In a final sprint over the last 100 meters, Pogacar managed to finish ahead of Vingegaard, but he gained no time. With the Alps portion of this year’s race complete, Vingegaard had held onto his overall lead over Pogacar, a gap of 2 minutes 22 seconds.

Alpe d’Huez is not the hardest or the longest of climbs in cycling. But its picturesque switchbacks and enthusiastic-bordering-on-manic crowds pressing close to the riders have made it the most famous. When the 2022 schedule was announced and showed that the mountain would return for the first time since 2018, and on Bastille Day no less, cycling fans immediately circled it on their calendars.

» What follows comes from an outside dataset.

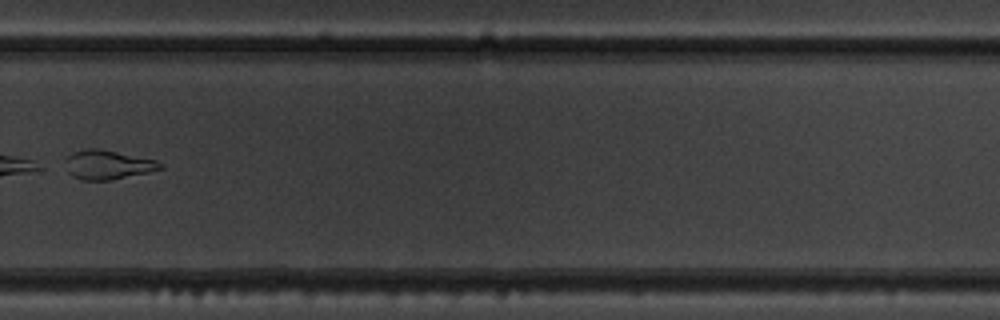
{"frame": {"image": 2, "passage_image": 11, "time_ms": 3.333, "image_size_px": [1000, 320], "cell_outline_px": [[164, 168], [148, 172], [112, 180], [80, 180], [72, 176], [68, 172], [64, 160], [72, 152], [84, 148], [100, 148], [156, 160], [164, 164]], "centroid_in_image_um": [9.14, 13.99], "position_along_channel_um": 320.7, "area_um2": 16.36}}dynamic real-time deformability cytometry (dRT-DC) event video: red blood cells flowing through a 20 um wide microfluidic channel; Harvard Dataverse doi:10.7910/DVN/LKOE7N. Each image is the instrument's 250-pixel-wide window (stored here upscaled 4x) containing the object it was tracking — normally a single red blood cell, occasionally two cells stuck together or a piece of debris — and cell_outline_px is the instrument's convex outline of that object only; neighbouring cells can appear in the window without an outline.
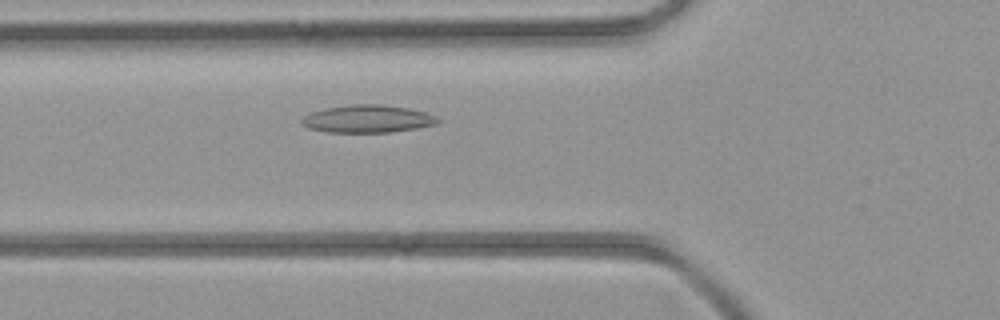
{"species": "common noctule bat (a hibernating species)", "species_latin": "Nyctalus noctula", "temperature_condition": "room temperature", "stored_images_in_passage": 2, "camera_frame_rate_fps": 3000, "um_per_image_px": 0.085, "animal": {"sex": "female", "body_mass_g": 21.9}, "frame": {"image": 1, "passage_image": 2, "time_ms": 1.333, "image_size_px": [1000, 320], "cell_outline_px": [[440, 120], [436, 124], [416, 128], [388, 132], [328, 132], [308, 128], [300, 124], [300, 120], [304, 116], [312, 112], [324, 108], [348, 104], [380, 104], [408, 108], [424, 112], [436, 116]], "centroid_in_image_um": [31.2, 10.09], "position_along_channel_um": 94.6, "area_um2": 21.91}}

Up eight-and-a half steep miles, the riders were surrounded by fans who had camped out for key positions for days. Wrapped in flags and dressed in cycling jerseys or even in costume, they screamed inches from the riders, creating a wall of noise and humanity unmatched in the sport.

At one point, a man in his underwear on the scorching hot day ran alongside the top riders for 100 yards, carrying a lit flare.

A little ways ahead of Pogacar and Vingegaard on Thursday, Tom Pidcock of Britain, only 22 years old and riding in his first Tour, became the youngest man ever to win atop Alpe d’Huez. His victory came after a long breakaway that was started by the American Neilson Powless, who finished fourth on the day. But the battle that mattered for the overall Tour title was the Pogacar-Vingegaard duel taking place about three minutes behind.

In all, the riders covered 103 miles in just under five hours, an awful lot of it straight uphill. But it was the final climb that offered drama but no decisive moment. And so with the Pyrenees still to come, Vingegaard and his team took one more giant step toward victory.